Oh, the characters they meet: a twitchy “tall man with a Samurai bun” who offers to help them (for a price); a foul-mouthed Christian (Brett Butler! Remember Grace Under Fire?) who agrees to loan them money, but requires a weirdly violent favor of Matt in return; and the methy crew huddled below a naked man on display in stocks with the word “REPENT” carved into them. It’s a dangerous place, but Matt willingly returns at the end, once Mary is safe with Nora, to take the sinner’s place.

It’s not news that Christopher Eccleston is a fantastic actor, but we haven’t gotten to see him cut loose this season. “No Room at the Inn”—in which he’s equally convincing as Mary’s kind and loving husband as he is a furious yet despairing man on the edge—showcases his versatility and makes us remember why his character is so important to The Leftovers.

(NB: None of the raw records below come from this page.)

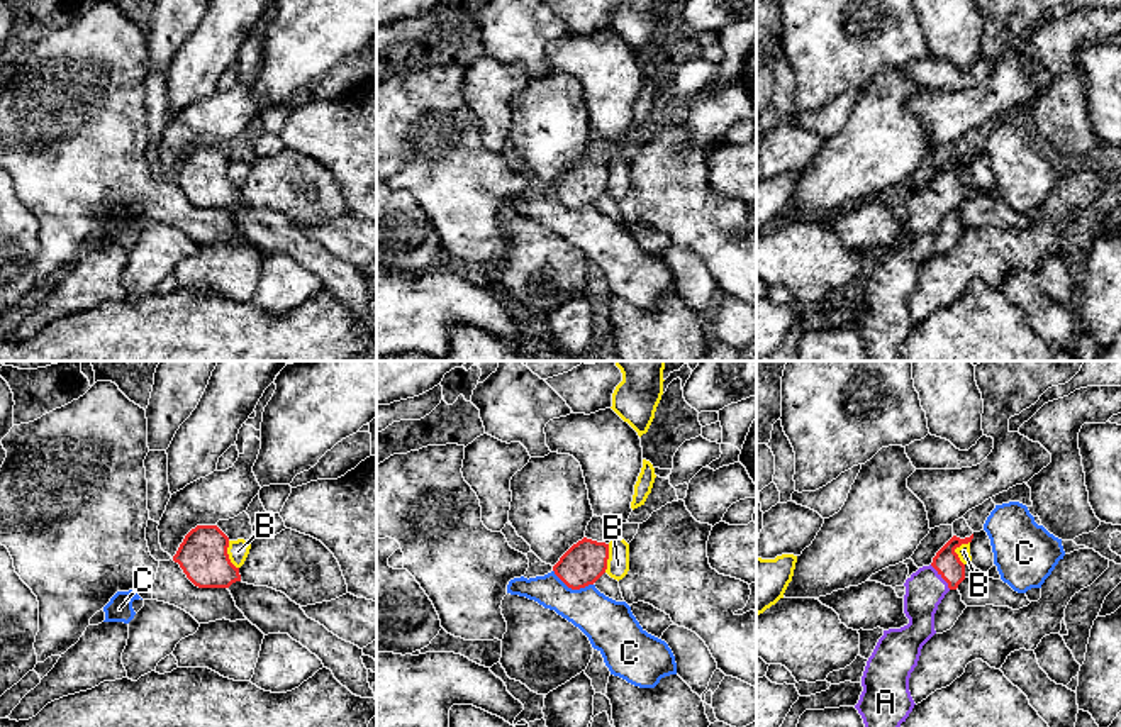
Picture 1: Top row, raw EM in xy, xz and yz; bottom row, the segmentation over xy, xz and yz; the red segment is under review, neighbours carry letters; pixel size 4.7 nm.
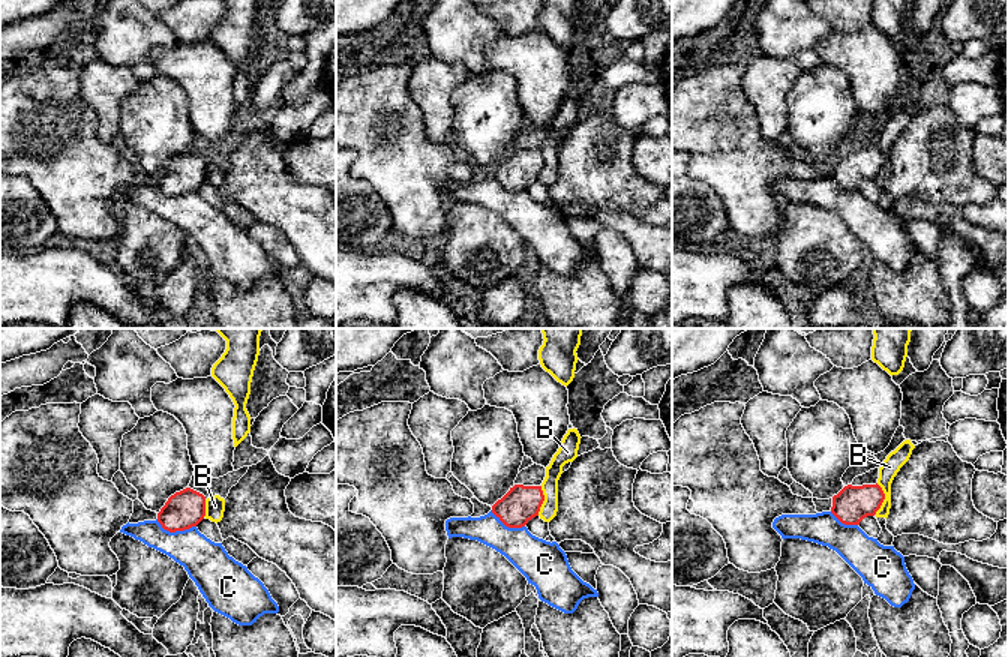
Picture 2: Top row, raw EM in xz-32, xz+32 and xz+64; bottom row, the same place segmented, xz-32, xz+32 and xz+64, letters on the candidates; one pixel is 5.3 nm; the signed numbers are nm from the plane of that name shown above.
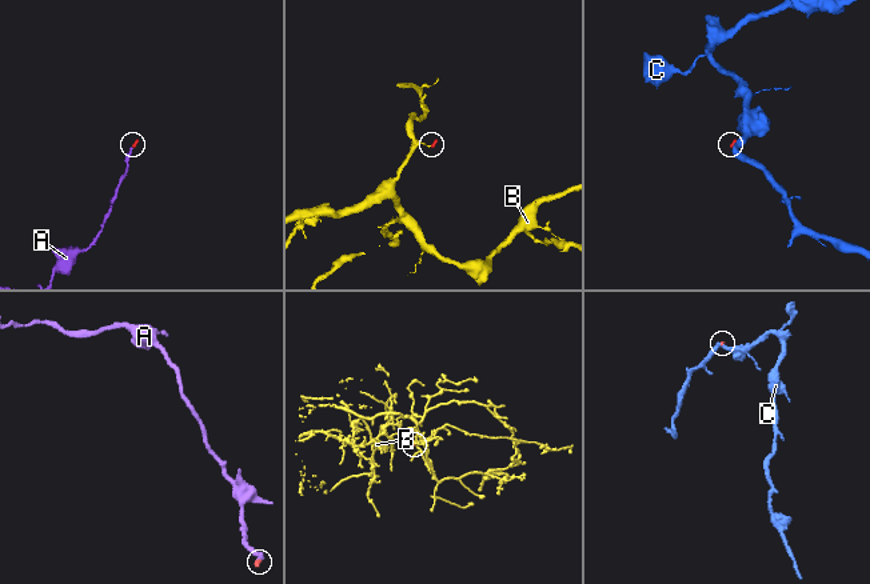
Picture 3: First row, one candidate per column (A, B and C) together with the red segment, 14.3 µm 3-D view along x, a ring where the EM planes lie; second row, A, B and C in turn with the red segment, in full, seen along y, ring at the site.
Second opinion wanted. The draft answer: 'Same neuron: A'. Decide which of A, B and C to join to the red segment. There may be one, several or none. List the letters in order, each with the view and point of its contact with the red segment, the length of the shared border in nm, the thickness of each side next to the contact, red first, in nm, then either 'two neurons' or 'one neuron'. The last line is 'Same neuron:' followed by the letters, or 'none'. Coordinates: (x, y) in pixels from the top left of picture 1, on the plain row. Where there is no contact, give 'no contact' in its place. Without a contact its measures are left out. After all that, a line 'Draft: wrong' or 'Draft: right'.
A: meets red in yz at (942, 197); contact 160 nm long; 120 nm thick on the red side, 190 nm on the other; one neuron
B: meets red in yz at (953, 172); contact 120 nm long; 120 nm thick on the red side, 60 nm on the other; two neurons
C: meets red in xz at (572, 209); contact 200 nm long; 200 nm thick on the red side, 240 nm on the other; two neurons
Same neuron: A
Draft: right

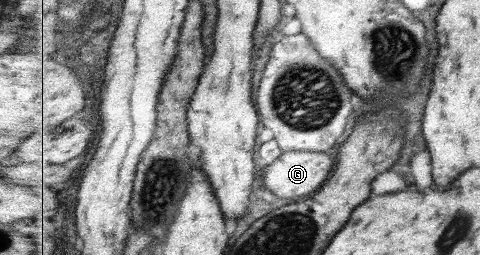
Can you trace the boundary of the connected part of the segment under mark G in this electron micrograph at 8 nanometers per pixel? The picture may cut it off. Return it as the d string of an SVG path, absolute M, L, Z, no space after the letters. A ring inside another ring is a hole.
M287 151L272 164L264 167L264 187L274 191L280 199L296 199L316 193L331 177L336 167L336 158L328 153L315 151Z

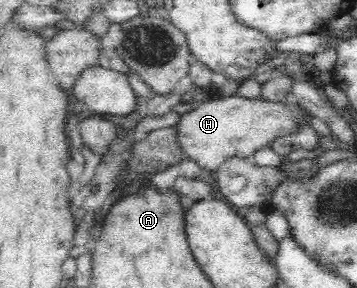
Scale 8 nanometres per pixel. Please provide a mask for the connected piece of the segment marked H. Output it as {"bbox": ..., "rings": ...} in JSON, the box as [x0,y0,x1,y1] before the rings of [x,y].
{"bbox":[175,96,308,171],"rings":[[[235,96],[206,100],[190,111],[179,115],[175,124],[175,142],[186,158],[197,163],[204,171],[217,171],[228,159],[251,159],[258,149],[278,136],[294,132],[300,124],[308,124],[307,111],[288,102],[268,103],[258,99]]]}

With five episodes to go, it’s likely we’ll be spending more time on John and Kevin’s mystery-filled storylines, as well as somehow looping Laurie and Holy Tommy into the micro-dramas of Miracle. But this high-stakes, small-scale episode was a powerful one, and an encouraging sign for the show’s future.




I forgot all about this show! I'm not sure why that excites me so. Excitement wasn't one of the qualities of the show as far as I recall (this is the one where people vanished one day, yes?). Still, I liked it so I will keep an eye out.